Silver Lake - The chain-link fence has been around the reservoirs for so long that we take it for granted.
The fence was part of security measures to protect the city's supply of drinking water. But now that we no longer use the Silver Lake and Hyperion reservoirs for potable water, the question arises - could the fence ever come down?
For some, the chain link fence is an unwanted barrier between the neighborhood and its reservoirs, an eyesore that spoils the view of the water for passersby.
"The first time I visited Silver Lake Reservoir – a popular recreation spot for LA's Eastsiders – the main thing I noticed was the fence," said writer Sandi Hemmerlein in a 2014 blog post. "People walk their dogs, jog, and do yoga outside of the fence while the placid reservoir glimmers in the Magic Hour on the other side."
Whether the fence will stay or go is one of the many issues that will be covered by Silver Lake Reservoir Complex Master Plan process that is led by the Bureau of Engineering, said Dawn Cotterell from the L.A. Department of Water and Power. And that Master Plan, she notes, is still in the early stages - with the first community workshop held late last month June 27.
Fence or no fence?
Would you favor removing the fences surrounding the Silver Lake reservoirs?
For now, Cotterell said, the eight-foot-tall perimeter fence - with some sections reaching 12-feet high and others topped by strands of barbed wire - is staying in place for safety reasons. This concern arose again recently when a man turned up swimming in the Silver Lake Reservoir, ultimately suffering hypothermia. A woman was also rescued from the reservoir less than six months before that.
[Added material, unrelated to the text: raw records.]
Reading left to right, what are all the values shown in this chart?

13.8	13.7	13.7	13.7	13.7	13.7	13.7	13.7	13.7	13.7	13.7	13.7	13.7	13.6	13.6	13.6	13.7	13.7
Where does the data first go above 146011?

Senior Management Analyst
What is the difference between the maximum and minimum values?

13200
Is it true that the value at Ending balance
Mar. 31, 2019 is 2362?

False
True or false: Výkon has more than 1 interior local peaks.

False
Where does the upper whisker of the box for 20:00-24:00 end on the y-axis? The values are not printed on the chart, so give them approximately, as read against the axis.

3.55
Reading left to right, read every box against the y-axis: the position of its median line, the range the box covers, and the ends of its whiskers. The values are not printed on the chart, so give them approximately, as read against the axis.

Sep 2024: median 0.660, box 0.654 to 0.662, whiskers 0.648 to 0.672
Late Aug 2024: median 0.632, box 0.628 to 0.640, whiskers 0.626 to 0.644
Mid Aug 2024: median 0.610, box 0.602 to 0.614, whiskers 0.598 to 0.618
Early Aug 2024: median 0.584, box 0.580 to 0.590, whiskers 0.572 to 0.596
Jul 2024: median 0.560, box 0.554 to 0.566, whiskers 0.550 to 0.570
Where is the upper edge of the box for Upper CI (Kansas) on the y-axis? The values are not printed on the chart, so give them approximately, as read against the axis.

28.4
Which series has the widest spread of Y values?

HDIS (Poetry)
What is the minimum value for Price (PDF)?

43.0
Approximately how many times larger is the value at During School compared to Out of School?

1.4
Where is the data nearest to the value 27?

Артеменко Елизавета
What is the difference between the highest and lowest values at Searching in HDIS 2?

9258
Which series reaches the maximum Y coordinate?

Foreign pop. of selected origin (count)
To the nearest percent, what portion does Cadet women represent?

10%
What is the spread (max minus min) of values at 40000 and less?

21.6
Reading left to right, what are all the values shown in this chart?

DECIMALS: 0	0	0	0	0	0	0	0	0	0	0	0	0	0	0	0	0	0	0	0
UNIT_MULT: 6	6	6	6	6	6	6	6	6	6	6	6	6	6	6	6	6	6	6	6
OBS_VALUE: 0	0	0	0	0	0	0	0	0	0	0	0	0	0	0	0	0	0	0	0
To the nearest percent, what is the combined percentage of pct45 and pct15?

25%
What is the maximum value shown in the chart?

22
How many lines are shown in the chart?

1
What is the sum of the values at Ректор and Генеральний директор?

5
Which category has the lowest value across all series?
Despite concerns about security, many would prefer to see the fence come down. In a 2016 survey conducted by Silver Lake Reservoirs Conservancy, 74% of the respondents expressed at least some support for removing the fence.
New fences were installed when new walking paths were built closer to the water across the South Dam of the Silver Lake Reservoir and on the west side of the Hyperion Reservoir. But these barriers are only waist-high chain link fencing that permits an obstructed view of the reservoirs.
"People generally want to get closer to the water," said Cyndi Hubach, vice president of the Silver Lake Reservoirs Conservancy, "and they'd like the banks to have a more appealing and natural appearance."